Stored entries

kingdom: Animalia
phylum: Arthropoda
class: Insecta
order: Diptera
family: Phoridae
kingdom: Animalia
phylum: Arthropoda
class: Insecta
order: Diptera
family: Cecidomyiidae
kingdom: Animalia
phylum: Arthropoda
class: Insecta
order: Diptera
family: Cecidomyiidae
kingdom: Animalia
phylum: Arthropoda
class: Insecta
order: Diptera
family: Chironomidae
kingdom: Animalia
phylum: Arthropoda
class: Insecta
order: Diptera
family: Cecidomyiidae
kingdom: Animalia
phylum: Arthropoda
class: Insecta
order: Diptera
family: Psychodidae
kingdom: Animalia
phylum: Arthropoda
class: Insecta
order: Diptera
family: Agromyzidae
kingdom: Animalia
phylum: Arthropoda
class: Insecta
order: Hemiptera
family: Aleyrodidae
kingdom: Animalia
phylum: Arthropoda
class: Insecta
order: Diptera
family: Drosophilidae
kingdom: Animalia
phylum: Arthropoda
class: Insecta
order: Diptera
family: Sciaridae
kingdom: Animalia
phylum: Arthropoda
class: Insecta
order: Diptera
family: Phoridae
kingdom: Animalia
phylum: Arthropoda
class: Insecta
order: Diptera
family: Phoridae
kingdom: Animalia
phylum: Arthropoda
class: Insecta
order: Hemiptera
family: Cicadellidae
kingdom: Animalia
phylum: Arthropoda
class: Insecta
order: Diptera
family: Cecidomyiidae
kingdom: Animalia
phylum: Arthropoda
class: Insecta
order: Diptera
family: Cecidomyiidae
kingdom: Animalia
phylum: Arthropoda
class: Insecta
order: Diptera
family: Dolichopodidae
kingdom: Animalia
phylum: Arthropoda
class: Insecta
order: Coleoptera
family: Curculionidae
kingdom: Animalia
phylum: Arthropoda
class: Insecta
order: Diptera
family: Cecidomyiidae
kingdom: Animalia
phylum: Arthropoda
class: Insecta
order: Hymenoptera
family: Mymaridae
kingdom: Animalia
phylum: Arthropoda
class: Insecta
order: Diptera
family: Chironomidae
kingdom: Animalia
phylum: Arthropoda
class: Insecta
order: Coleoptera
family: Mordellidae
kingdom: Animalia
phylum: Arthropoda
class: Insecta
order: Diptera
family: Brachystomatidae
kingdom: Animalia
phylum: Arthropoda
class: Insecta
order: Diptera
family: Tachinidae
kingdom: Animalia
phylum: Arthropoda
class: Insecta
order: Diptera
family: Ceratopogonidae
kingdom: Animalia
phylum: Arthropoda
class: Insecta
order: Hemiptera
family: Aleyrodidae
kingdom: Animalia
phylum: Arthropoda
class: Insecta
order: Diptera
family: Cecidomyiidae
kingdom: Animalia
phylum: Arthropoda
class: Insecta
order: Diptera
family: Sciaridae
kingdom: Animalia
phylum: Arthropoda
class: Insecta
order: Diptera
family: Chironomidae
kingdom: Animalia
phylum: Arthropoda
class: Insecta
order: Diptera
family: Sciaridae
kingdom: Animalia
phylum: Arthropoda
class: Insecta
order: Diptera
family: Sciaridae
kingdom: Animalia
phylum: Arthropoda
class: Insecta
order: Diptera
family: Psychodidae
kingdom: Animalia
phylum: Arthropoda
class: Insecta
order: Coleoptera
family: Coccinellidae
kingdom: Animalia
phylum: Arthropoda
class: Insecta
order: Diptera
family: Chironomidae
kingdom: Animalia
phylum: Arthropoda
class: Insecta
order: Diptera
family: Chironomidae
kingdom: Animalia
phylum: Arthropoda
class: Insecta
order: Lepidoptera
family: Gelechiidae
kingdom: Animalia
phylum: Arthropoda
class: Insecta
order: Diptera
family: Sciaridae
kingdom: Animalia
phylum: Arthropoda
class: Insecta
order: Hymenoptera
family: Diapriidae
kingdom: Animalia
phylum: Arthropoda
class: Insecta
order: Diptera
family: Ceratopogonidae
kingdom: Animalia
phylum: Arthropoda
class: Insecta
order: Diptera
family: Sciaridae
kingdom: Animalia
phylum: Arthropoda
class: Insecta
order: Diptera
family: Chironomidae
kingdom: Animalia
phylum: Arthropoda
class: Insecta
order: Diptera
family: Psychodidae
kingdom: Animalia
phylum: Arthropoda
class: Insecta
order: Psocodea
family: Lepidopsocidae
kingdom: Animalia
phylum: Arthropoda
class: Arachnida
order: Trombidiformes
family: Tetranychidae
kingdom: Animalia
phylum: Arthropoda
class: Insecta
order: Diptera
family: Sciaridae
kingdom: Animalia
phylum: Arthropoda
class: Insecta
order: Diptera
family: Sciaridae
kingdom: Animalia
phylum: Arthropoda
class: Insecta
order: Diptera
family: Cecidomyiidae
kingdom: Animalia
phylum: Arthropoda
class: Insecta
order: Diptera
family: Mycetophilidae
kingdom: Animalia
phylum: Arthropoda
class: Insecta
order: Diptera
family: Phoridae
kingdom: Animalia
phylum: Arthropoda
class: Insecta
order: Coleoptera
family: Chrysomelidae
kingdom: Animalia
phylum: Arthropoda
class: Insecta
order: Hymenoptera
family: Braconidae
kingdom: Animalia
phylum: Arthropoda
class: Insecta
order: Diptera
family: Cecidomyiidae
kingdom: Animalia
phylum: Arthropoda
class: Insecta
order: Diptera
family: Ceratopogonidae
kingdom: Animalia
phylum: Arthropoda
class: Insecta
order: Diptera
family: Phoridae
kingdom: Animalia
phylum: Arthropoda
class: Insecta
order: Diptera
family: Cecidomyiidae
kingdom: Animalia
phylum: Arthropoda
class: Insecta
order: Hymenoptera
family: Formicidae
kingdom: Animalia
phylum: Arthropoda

▶ _STATED GOAL_
Please lay out every line of the data above as a JSON list of strings, one string per line, leaving out any blank lines.

▶ _ANSWER BELOW_
[
  "kingdom: Animalia",
  "phylum: Arthropoda",
  "class: Insecta",
  "order: Diptera",
  "family: Phoridae",
  "kingdom: Animalia",
  "phylum: Arthropoda",
  "class: Insecta",
  "order: Diptera",
  "family: Cecidomyiidae",
  "kingdom: Animalia",
  "phylum: Arthropoda",
  "class: Insecta",
  "order: Diptera",
  "family: Cecidomyiidae",
  "kingdom: Animalia",
  "phylum: Arthropoda",
  "class: Insecta",
  "order: Diptera",
  "family: Chironomidae",
  "kingdom: Animalia",
  "phylum: Arthropoda",
  "class: Insecta",
  "order: Diptera",
  "family: Cecidomyiidae",
  "kingdom: Animalia",
  "phylum: Arthropoda",
  "class: Insecta",
  "order: Diptera",
  "family: Psychodidae",
  "kingdom: Animalia",
  "phylum: Arthropoda",
  "class: Insecta",
  "order: Diptera",
  "family: Agromyzidae",
  "kingdom: Animalia",
  "phylum: Arthropoda",
  "class: Insecta",
  "order: Hemiptera",
  "family: Aleyrodidae",
  "kingdom: Animalia",
  "phylum: Arthropoda",
  "class: Insecta",
  "order: Diptera",
  "family: Drosophilidae",
  "kingdom: Animalia",
  "phylum: Arthropoda",
  "class: Insecta",
  "order: Diptera",
  "family: Sciaridae",
  "kingdom: Animalia",
  "phylum: Arthropoda",
  "class: Insecta",
  "order: Diptera",
  "family: Phoridae",
  "kingdom: Animalia",
  "phylum: Arthropoda",
  "class: Insecta",
  "order: Diptera",
  "family: Phoridae",
  "kingdom: Animalia",
  "phylum: Arthropoda",
  "class: Insecta",
  "order: Hemiptera",
  "family: Cicadellidae",
  "kingdom: Animalia",
  "phylum: Arthropoda",
  "class: Insecta",
  "order: Diptera",
  "family: Cecidomyiidae",
  "kingdom: Animalia",
  "phylum: Arthropoda",
  "class: Insecta",
  "order: Diptera",
  "family: Cecidomyiidae",
  "kingdom: Animalia",
  "phylum: Arthropoda",
  "class: Insecta",
  "order: Diptera",
  "family: Dolichopodidae",
  "kingdom: Animalia",
  "phylum: Arthropoda",
  "class: Insecta",
  "order: Coleoptera",
  "family: Curculionidae",
  "kingdom: Animalia",
  "phylum: Arthropoda",
  "class: Insecta",
  "order: Diptera",
  "family: Cecidomyiidae",
  "kingdom: Animalia",
  "phylum: Arthropoda",
  "class: Insecta",
  "order: Hymenoptera",
  "family: Mymaridae",
  "kingdom: Animalia",
  "phylum: Arthropoda",
  "class: Insecta",
  "order: Diptera",
  "family: Chironomidae",
  "kingdom: Animalia",
  "phylum: Arthropoda",
  "class: Insecta",
  "order: Coleoptera",
  "family: Mordellidae",
  "kingdom: Animalia",
  "phylum: Arthropoda",
  "class: Insecta",
  "order: Diptera",
  "family: Brachystomatidae",
  "kingdom: Animalia",
  "phylum: Arthropoda",
  "class: Insecta",
  "order: Diptera",
  "family: Tachinidae",
  "kingdom: Animalia",
  "phylum: Arthropoda",
  "class: Insecta",
  "order: Diptera",
  "family: Ceratopogonidae",
  "kingdom: Animalia",
  "phylum: Arthropoda",
  "class: Insecta",
  "order: Hemiptera",
  "family: Aleyrodidae",
  "kingdom: Animalia",
  "phylum: Arthropoda",
  "class: Insecta",
  "order: Diptera",
  "family: Cecidomyiidae",
  "kingdom: Animalia",
  "phylum: Arthropoda",
  "class: Insecta",
  "order: Diptera",
  "family: Sciaridae",
  "kingdom: Animalia",
  "phylum: Arthropoda",
  "class: Insecta",
  "order: Diptera",
  "family: Chironomidae",
  "kingdom: Animalia",
  "phylum: Arthropoda",
  "class: Insecta",
  "order: Diptera",
  "family: Sciaridae",
  "kingdom: Animalia",
  "phylum: Arthropoda",
  "class: Insecta",
  "order: Diptera",
  "family: Sciaridae",
  "kingdom: Animalia",
  "phylum: Arthropoda",
  "class: Insecta",
  "order: Diptera",
  "family: Psychodidae",
  "kingdom: Animalia",
  "phylum: Arthropoda",
  "class: Insecta",
  "order: Coleoptera",
  "family: Coccinellidae",
  "kingdom: Animalia",
  "phylum: Arthropoda",
  "class: Insecta",
  "order: Diptera",
  "family: Chironomidae",
  "kingdom: Animalia",
  "phylum: Arthropoda",
  "class: Insecta",
  "order: Diptera",
  "family: Chironomidae",
  "kingdom: Animalia",
  "phylum: Arthropoda",
  "class: Insecta",
  "order: Lepidoptera",
  "family: Gelechiidae",
  "kingdom: Animalia",
  "phylum: Arthropoda",
  "class: Insecta",
  "order: Diptera",
  "family: Sciaridae",
  "kingdom: Animalia",
  "phylum: Arthropoda",
  "class: Insecta",
  "order: Hymenoptera",
  "family: Diapriidae",
  "kingdom: Animalia",
  "phylum: Arthropoda",
  "class: Insecta",
  "order: Diptera",
  "family: Ceratopogonidae",
  "kingdom: Animalia",
  "phylum: Arthropoda",
  "class: Insecta",
  "order: Diptera",
  "family: Sciaridae",
  "kingdom: Animalia",
  "phylum: Arthropoda",
  "class: Insecta",
  "order: Diptera",
  "family: Chironomidae",
  "kingdom: Animalia",
  "phylum: Arthropoda",
  "class: Insecta",
  "order: Diptera",
  "family: Psychodidae",
  "kingdom: Animalia",
  "phylum: Arthropoda",
  "class: Insecta",
  "order: Psocodea",
  "family: Lepidopsocidae",
  "kingdom: Animalia",
  "phylum: Arthropoda",
  "class: Arachnida",
  "order: Trombidiformes",
  "family: Tetranychidae",
  "kingdom: Animalia",
  "phylum: Arthropoda",
  "class: Insecta",
  "order: Diptera",
  "family: Sciaridae",
  "kingdom: Animalia",
  "phylum: Arthropoda",
  "class: Insecta",
  "order: Diptera",
  "family: Sciaridae",
  "kingdom: Animalia",
  "phylum: Arthropoda",
  "class: Insecta",
  "order: Diptera",
  "family: Cecidomyiidae",
  "kingdom: Animalia",
  "phylum: Arthropoda",
  "class: Insecta",
  "order: Diptera",
  "family: Mycetophilidae",
  "kingdom: Animalia",
  "phylum: Arthropoda",
  "class: Insecta",
  "order: Diptera",
  "family: Phoridae",
  "kingdom: Animalia",
  "phylum: Arthropoda",
  "class: Insecta",
  "order: Coleoptera",
  "family: Chrysomelidae",
  "kingdom: Animalia",
  "phylum: Arthropoda",
  "class: Insecta",
  "order: Hymenoptera",
  "family: Braconidae",
  "kingdom: Animalia",
  "phylum: Arthropoda",
  "class: Insecta",
  "order: Diptera",
  "family: Cecidomyiidae",
  "kingdom: Animalia",
  "phylum: Arthropoda",
  "class: Insecta",
  "order: Diptera",
  "family: Ceratopogonidae",
  "kingdom: Animalia",
  "phylum: Arthropoda",
  "class: Insecta",
  "order: Diptera",
  "family: Phoridae",
  "kingdom: Animalia",
  "phylum: Arthropoda",
  "class: Insecta",
  "order: Diptera",
  "family: Cecidomyiidae",
  "kingdom: Animalia",
  "phylum: Arthropoda",
  "class: Insecta",
  "order: Hymenoptera",
  "family: Formicidae",
  "kingdom: Animalia",
  "phylum: Arthropoda"
]